Last night Jerry and I were having fresh salmon, zucchini, quinoa, and sliced heritage tomatoes with basil, a mid- to late-summer kind of dinner (and yes, I'm going to get underway with the Recipes for Worn-Out Cooks). Buoyed by a couple of glasses of wine, I had a flash:   We want to cruise through the Panama Canal someday, so why not go this Christmas? Whoa!

Jerry was dubious, but I ran with it.  I parked my laptop on the dining table and looked up a cruise I'd read about in a brochure.  Sixteen days, LA to Miami  And it cost less than the cruise we took for ten days in the Mediterranean, same cruise line.  A bargain! I e-mailed a cruise specialist, and for a couple of hours I was seriously caught up in this idea.

But there were problems:  Turns out the cabins for that cruise are fully  booked (why were they advertised as recently as last week?).  There were ports-of-call in Mexico, where we have no desire to go.  We could be wait-listed and hope for the best, but that seemed too uncertain.  Plus I could picture big family groups, all chummy and exclusive, and  little old us at a table for two,  far from home on Christmas and New Year's.

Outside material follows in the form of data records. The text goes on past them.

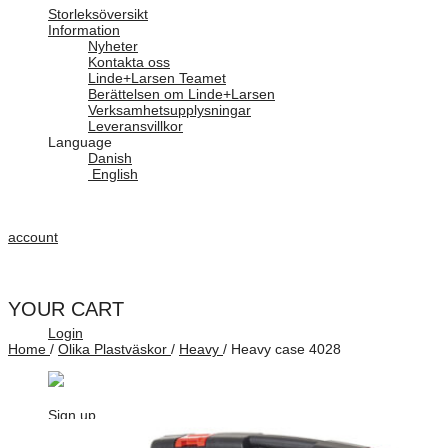
Storleksöversikt
Information
Nyheter
Kontakta oss
Linde+Larsen Teamet
Berättelsen om Linde+Larsen
Verksamhetsupplysningar
Leveransvillkor
Language
Danish
English
account
YOUR CART
Login
Home
/
Olika Plastväskor
/
Heavy
/
Heavy case 4028
Sign up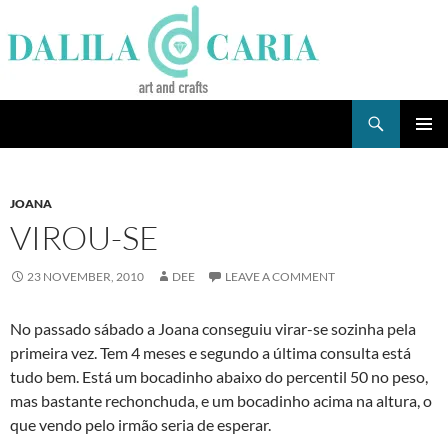
Skip
to
content
Search
Dee's Life
PRIMAR
MENU
JOANA
VIROU-SE
23 NOVEMBER, 2010
DEE
LEAVE A COMMENT
No passado sábado a Joana conseguiu virar-se sozinha pela
primeira vez. Tem 4 meses e segundo a última consulta está
tudo bem. Está um bocadinho abaixo do percentil 50 no peso,
mas bastante rechonchuda, e um bocadinho acima na altura, o
que vendo pelo irmão seria de esperar.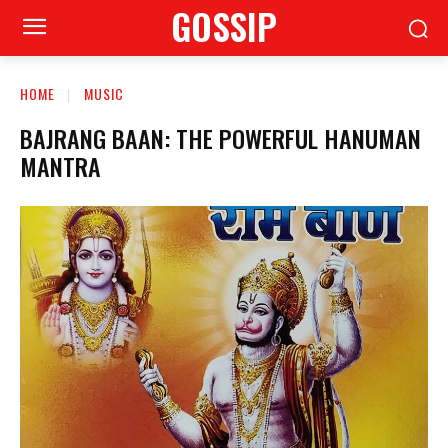
GOSSIP
HOME
MUSIC
BAJRANG BAAN: THE POWERFUL HANUMAN
MANTRA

More damning was the length of time: Sixteen days, many of them "at sea."  That's okay for people who go to the spa, drink in the bars, lounge around the pool,  and sit on their verandas holding hands, but we don't (too chilly on the veranda for one thing).  On last year's bucket-list cruise around Italy, we spent two consecutive rainy days when the ship couldn't make port sitting in our cabin working on blogs/journals (me) and manuscripts (Jerry).  I couldn't see a string of expensive days doing that.

This morning I calmed down the cruise specialist, who was flinging ideas at us by e-mail and voicemail.  I came to my senses.  I hope that end-of-summer lengthening-shadows kind of August day doesn't come too soon. Then I know the season's turning, and fall, which is fine, is inevitable.  But we all know what comes after that.